Serie Vor 220 Jahren Der Rückgriff auf alte Grenzverläufe

Im Detail erschließt sich nicht immer, was die Obrigkeit in Aachen zur Auswahl der Kantonsorte bewog. Es mögen neben praktischen Erwägungen, zum Beispiel das Vorhandensein entsprechender Bürolokalitäten, auch örtliche Einzelpersonen gewesen sein, auf deren republikanische Einstellung man sich gerne stützte und die im Einzelfall zudem noch der französischen Sprache mächtig waren. So spricht vieles dafür, dass der ausgesprochen opportunistisch agierende vormalige Neersener Amtmann Karl Joseph Lenders den Franzosen mit reichlicher Liebedienerei seine vorrevolutionäre Wirkungsstätte Neersen als Kantonsort schmackhaft gemacht hat.

Interessant ist aber auch der Umstand, dass bei der neuen Verwaltungseinteilung auf uralte Grenzziehungen zurückgegriffen wurde. Irmgard Hantsche hebt in ihrem "Atlas zur Geschichte des Niederrheins" ausdrücklich hervor: "Bei den Kantonen erfolgte vielfach eine Anlehnung an die alte Ämter-Einteilung". Viersen als besonders kleiner Kanton sollte offenbar den Zuschnitt beibehalten, den die jahrhundertealte geldrische Exklave Viersen gehabt hatte. Und dass Leuth, Hinsbeck, Grefrath und Lobberich zum Kanton Wankum geschlagen wurden, hatte gewiss damit zu tun, dass sie vormals gemeinsam zum geldrischen Amt Krickenbeck gehörten.

Ebenso deutlich erkennbar ist das Bemühen der Franzosen um ein gewisses Maß an Kontinuität bei der viel wichtigeren Bildung der Departements. Im Westen des Roer-Departements errichtete man die Departements "de la Meuse inférieure" (Niedermaas) und "des Bouches du Rhin" (Departement der Rheinmündungen).

Zu ihnen Verwaltungseinheiten gehörte aber nicht der nördlich von Venlo liegende Kanton Horst. Das Gebiet dieses links der Maas gelegenen Kantons hatte seit 1713 zum preußischen Teil des Herzogtums Geldern gehört und wurde nun Bestandteil des Arrondissement Kleve. Ganz umschlossen vom Roer-Departement war die Stadt Venlo, die schon vor der Revolution Bestandteil zu den nordniederländischen Generalstaaten gehört hatte.

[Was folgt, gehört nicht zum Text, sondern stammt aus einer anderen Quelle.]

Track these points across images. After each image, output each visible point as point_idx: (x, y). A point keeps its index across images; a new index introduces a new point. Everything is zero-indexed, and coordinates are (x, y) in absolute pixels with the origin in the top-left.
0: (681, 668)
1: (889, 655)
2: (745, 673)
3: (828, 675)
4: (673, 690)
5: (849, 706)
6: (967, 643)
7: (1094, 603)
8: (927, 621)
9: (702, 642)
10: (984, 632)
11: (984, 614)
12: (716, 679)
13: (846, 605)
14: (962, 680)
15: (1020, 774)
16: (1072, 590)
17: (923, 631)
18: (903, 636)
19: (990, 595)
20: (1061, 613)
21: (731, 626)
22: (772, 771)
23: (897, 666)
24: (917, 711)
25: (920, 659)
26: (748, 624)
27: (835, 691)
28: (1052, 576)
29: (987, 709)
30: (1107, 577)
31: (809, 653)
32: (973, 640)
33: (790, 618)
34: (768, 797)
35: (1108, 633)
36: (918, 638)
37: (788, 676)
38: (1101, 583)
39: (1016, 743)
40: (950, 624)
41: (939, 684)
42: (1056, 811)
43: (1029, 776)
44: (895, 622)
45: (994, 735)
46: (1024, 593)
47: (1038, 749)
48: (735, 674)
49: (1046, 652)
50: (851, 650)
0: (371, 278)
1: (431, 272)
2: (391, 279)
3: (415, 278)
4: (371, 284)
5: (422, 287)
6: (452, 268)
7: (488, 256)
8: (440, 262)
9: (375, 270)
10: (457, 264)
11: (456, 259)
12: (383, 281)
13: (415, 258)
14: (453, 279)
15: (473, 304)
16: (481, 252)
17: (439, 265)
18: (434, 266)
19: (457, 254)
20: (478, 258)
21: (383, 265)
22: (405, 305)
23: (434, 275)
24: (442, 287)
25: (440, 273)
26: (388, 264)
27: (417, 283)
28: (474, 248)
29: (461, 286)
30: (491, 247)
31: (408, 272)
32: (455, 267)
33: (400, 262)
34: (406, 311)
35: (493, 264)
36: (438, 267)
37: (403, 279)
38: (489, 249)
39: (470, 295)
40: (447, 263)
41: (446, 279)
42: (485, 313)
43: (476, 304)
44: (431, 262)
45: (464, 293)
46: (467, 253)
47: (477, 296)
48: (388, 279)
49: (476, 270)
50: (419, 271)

Niederkrüchten, Oberkrüchten und Elmpt schlug man dem Departement Niedermaas zu, womit der historischen Tatsache Rechnung getragen wurde, dass diese Orte seit 1713 zu den österreichischen Niederlanden gehört hatten. Auch hier finden sich die alten Grenzverläufe in den französischen wieder.

Unabhängig von der Zugehörigkeit zu Departements, Arrondissements, Kantonen und Mairien war freilich das gemeinsame politische und kriegerische Schicksal, das alle genannten Orte und Gebiete bis zur Vertreibung der Franzosen 1813 erleiden mussten.